Consider the below best practices:

  • Right sizing a Dataproc instance takes a keen eye and experience for knowing how much compute is required to run a given job. Since Dataproc, especially Spark, is very memory hungry in relation to compute, use memory optimized VM's.
  • If you are running highly performant batch jobs which could be parallelized you should consider using preemptible GCP instances. This allows GCP to efficiently allocate compute resources to your job and can save significant dollars.
  • Choose between Standard, Balanced, or SSD persistent disks depending upon how dynamic your data reads are. The more standardized and batch-oriented your workloads are the cheaper they will be. If you are running consistent jobs with a guaranteed workload then using Standard disks can save you a lot of money byte-per-byte.
  • If you can tolerate faults or pre-emption, consider using secondary workers instead of primary workers.
  • If you are not running heavy machine learning algorithms then you do not need GPUs. On the other hand, if you are running heavy machine learning algorithms than you really should use GPUs. Although it would cost more than CPU's alone, it will significantly speed up your operations which can lower the average processing costs on a per job basis.
  • Autoscaling can help you handle spikes in workload, but can significantly increase costs. Consider using ephemeral clusters to tightly control clusters and keep resources up only as long as you need them.

Cloud SQL

Cloud SQL, like Dataproc, is highly dependent upon the underlying architecture.
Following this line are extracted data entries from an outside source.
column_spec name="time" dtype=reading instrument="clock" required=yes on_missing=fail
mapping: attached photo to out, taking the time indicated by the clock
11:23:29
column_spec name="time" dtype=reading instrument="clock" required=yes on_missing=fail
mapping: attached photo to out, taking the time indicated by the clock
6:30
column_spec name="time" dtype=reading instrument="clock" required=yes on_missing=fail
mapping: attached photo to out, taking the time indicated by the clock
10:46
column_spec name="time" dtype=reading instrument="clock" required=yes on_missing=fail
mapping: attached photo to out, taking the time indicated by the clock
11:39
Essentially you pay for the VM which runs the DW separately from the Cloud SQL service. Cloud SQL itself is separated into two services:

  • Cloud SQL Enterprise:
    • 1-96 vCPUs
    • 1:6.5 core memory ratio
    • 99.95% SLA
    • < 60s of planned downtime
    • up to 624 GB Memory
  • Cloud SQL Enterprise Plus:
    • Best for high performance workloads. It offers:
    • Up to 128 vCPUs
    • 1:8 core memory ratio
    • 99.99% SLA
    • < 10 seconds of planned downtime
    • 2x read and write performance
    • up to 824 GB Memory

Cloud SQL is always on and the cost is not workload dependent. Therefore, it can't be optimized aside from right-sizing the underlying infrastructure. Use Cloud Monitoring to see if you can potentially migrate to a lower cost instance size.

Other Services

Dataplex and Data Catalog are based on a pay-go fixed fee model based upon DCU usage, similar to Dataproc Serverless. You also pay for metadata storage. These costs are quite small and are highly efficient.
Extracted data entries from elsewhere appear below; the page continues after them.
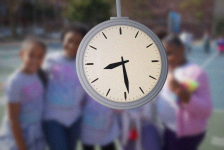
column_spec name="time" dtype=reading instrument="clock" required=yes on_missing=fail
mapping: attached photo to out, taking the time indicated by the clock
8:29
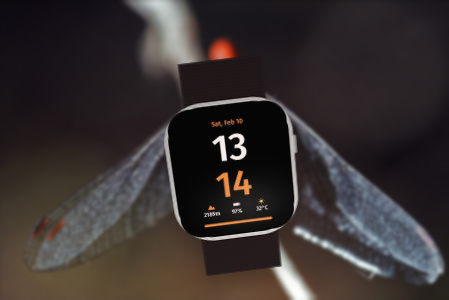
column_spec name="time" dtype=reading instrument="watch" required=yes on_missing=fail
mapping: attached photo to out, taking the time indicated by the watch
13:14
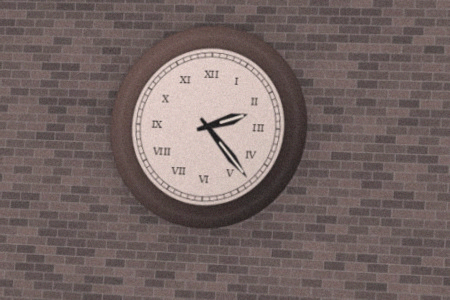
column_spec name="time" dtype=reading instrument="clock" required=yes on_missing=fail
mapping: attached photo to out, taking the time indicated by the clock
2:23
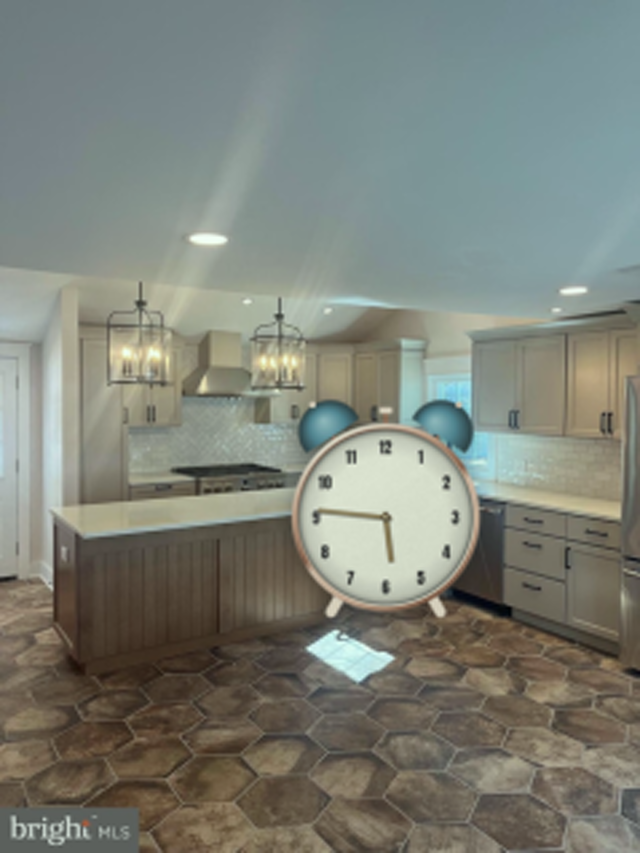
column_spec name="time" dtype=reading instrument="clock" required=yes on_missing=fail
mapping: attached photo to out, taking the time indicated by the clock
5:46
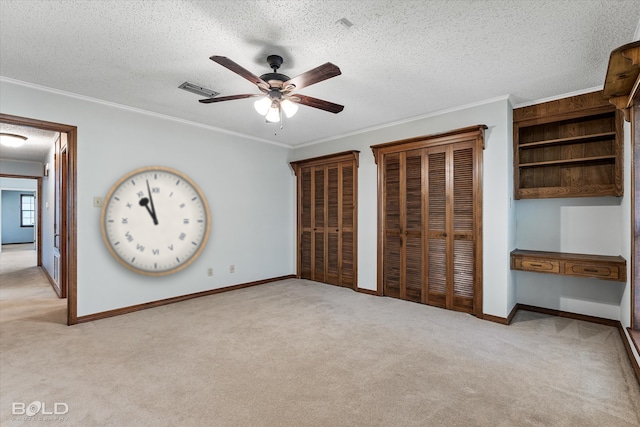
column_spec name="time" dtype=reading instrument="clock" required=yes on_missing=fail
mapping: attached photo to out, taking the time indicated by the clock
10:58
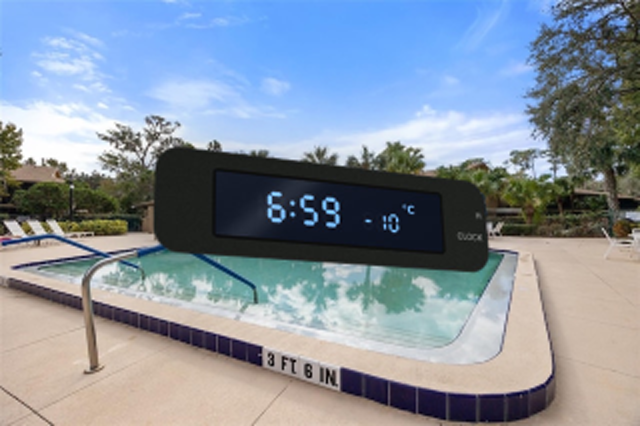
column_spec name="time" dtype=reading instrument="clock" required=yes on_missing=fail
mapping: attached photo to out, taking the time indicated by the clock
6:59
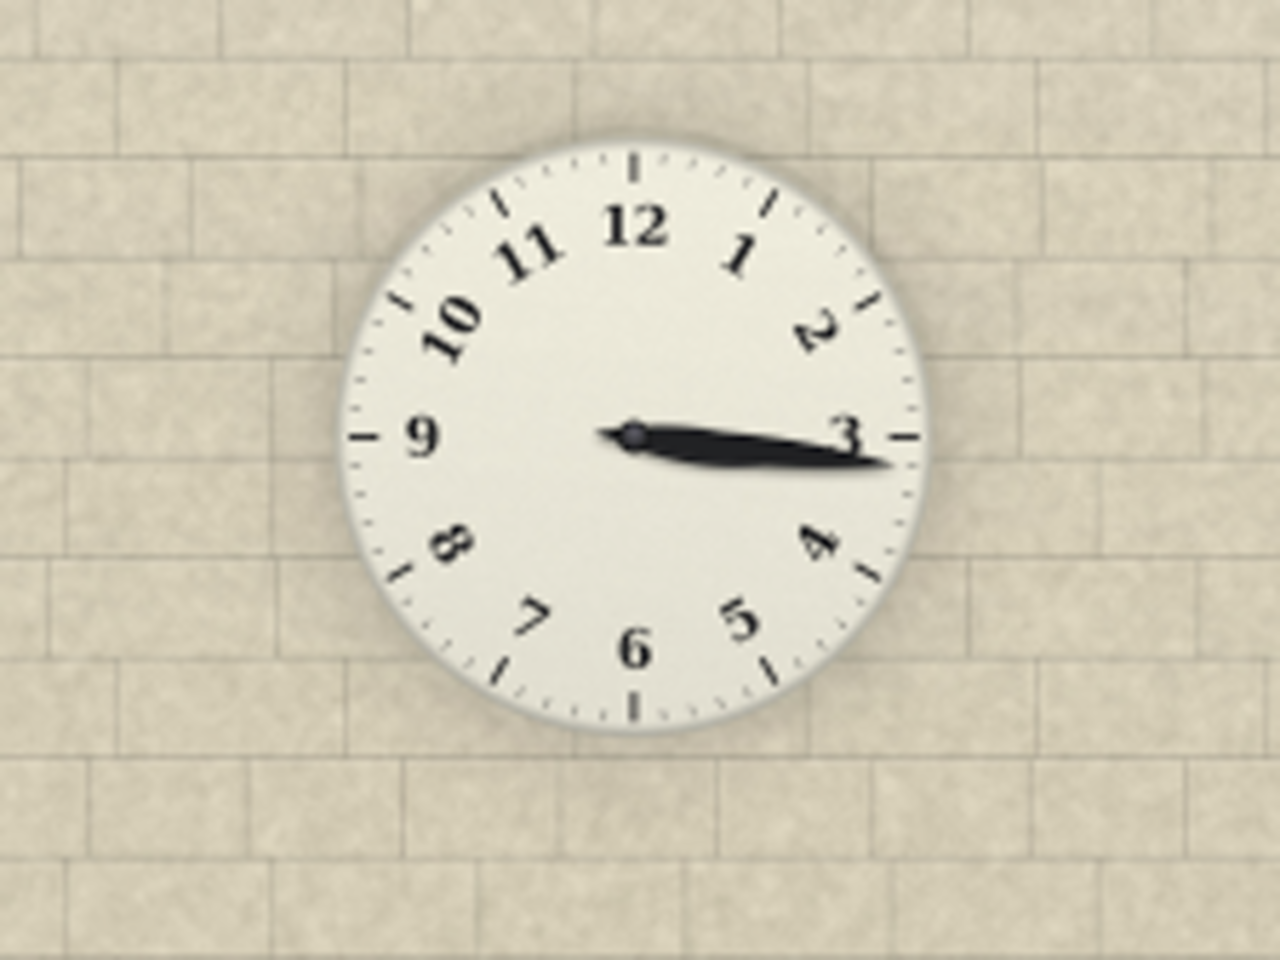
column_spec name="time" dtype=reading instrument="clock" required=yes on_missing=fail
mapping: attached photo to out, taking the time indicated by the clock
3:16
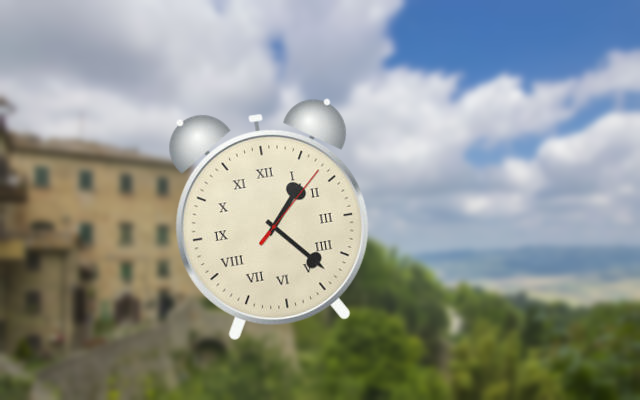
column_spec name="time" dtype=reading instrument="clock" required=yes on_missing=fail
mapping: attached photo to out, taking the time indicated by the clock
1:23:08
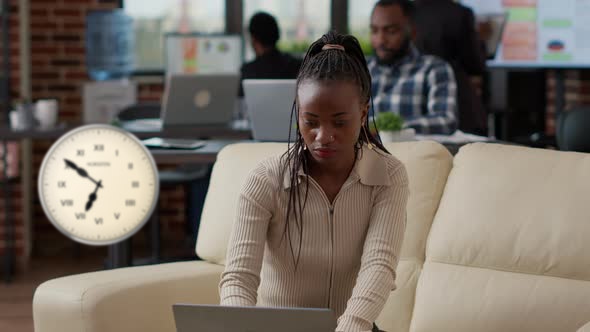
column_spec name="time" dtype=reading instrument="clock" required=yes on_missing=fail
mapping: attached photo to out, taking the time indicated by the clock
6:51
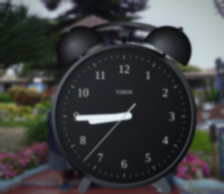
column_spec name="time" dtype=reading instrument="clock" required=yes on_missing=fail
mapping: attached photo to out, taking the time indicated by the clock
8:44:37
Cloud Functions are charged by invocation and compute time. The first 2 million requests per month are free, and $.40 after that. Compute time is dependent upon the hardware chosen to process the request and scales accordingly.

Cloud Fusion is priced based upon pipeline development and execution. There are three levels which are priced by instance per hour. Since Data Fusion is serverless, you don't have much control over the pricing except tier selection and amount of time used.

  • Developer
  • Basic
  • Enterprise



Ensuring that enough resources are available for business-critical data processes

Sufficient resources should be allocated to data engineering operations. Utilize GCP's monitoring and logging service to set up alerts and create action plans in case resources are constrained.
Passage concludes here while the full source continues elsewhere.